Narsing Rao, who was born in 1932, was also the first president of the All Hyderabad Students Union while he was a student at the Nizam College in the late 1940s. A nephew of Burgula Ramakrishna Rao (first Congress chief minister of the erstwhile Hyderabad State), he also belonged to a time when the Left in Telangana and Hyderabad city was a force to reckon with.   

But more than anything else, Rao (and many others like him) were links between the old and the new. Fluent in Urdu, given that he was born at a time when it was the official language in Telangana (which was part of the erstwhile Hyderabad State), Narsing Rao in fact always in fact remembered the struggles he and his comrades undertook as students and later as political activists. 

“What should I change my name as? I am thinking perhaps Faiz Ahmed Faiz,” he told me during one of our meetings over the past few years, as he was anguished over the passing of the Citizenship Amendment Act (CAA). I met Narsing Rao Sahab many times, and each time he would have something new to tell me about his life. 

The CAA protests had made him quite unhappy, given that it stood against everything he believed in as a human being. In his passing, Hyderabad has lost another soul which had seen the city before it was merged with India in 1948 (through the military action called Operation Polo or Police Action). 

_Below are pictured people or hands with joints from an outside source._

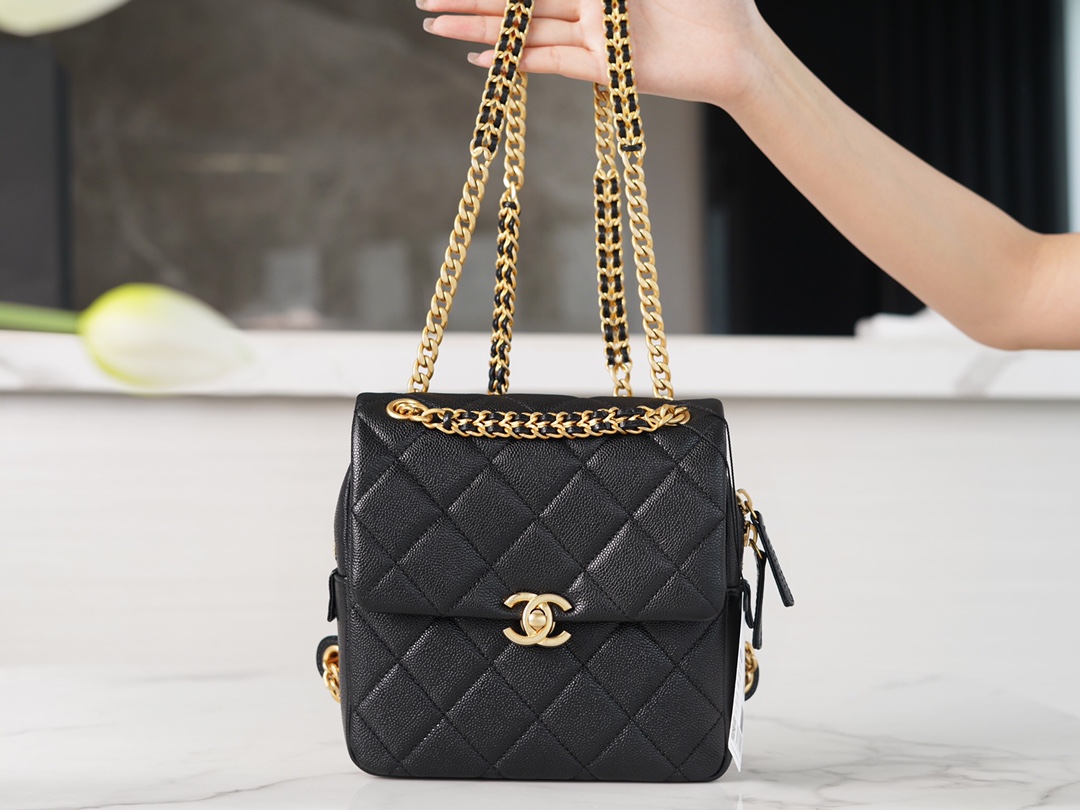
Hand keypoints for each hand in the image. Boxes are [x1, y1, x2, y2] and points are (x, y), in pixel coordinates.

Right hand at [417, 0, 769, 107]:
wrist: (741, 47)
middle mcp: (589, 3)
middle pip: (515, 1)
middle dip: (468, 0)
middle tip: (421, 4)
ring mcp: (592, 37)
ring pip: (523, 31)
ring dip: (477, 32)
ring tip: (433, 29)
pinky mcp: (602, 69)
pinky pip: (550, 64)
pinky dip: (516, 63)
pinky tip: (481, 62)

However, more than anything else, Narsing Rao always vividly recalled an incident that became symbolic of the violence that took place in the days leading up to Operation Polo (which was set forth after negotiations between the Indian government and the last Nizam of Hyderabad failed post 1947 over Hyderabad’s future). 

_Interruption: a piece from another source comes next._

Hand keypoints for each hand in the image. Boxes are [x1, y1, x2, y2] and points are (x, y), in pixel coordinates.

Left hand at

He was the witness to the murder of Shoaibullah Khan, a city-based journalist who ran the newspaper Imroze. Khan was shot dead by the Razakars, a militia run by Kasim Razvi, who was head of the Majilis-e-Ittehadul Muslimeen on the intervening night of 22-23 August. Imroze (which was pro Congress then) was run from Rao’s home at Kachiguda. 

Many say that Narsing Rao could have made a career in politics had he joined the Congress (which his uncle headed in the Hyderabad state), but the man never let go of his ideals. Post Hyderabad’s annexation to India in 1948, Narsing Rao also led the Mulki (for local jobs and representation in governance) movement protests in 1952 in Hyderabad. 

It actually created a crisis situation for his uncle and then chief minister of Hyderabad Burgula Ramakrishna Rao, and his cabinet. One of his closest friends and comrades, who Narsing Rao Sahab always spoke fondly was the Urdu revolutionary poet and former Communist Party of India (CPI) great Makhdoom Mohiuddin. 

“I would say that after Mohd Quli Qutb Shah, he would be the greatest Hyderabadi,” Narsing Rao once told me, as he went on to fondly remember the times spent with Mohiuddin. Incidentally, Rao was one of the handful of people in Hyderabad who had a good portrait of Makhdoom in his house. 

Telangana chief minister K. Chadrasekhar Rao on expressed deep condolences after learning that Narsing Rao had passed away.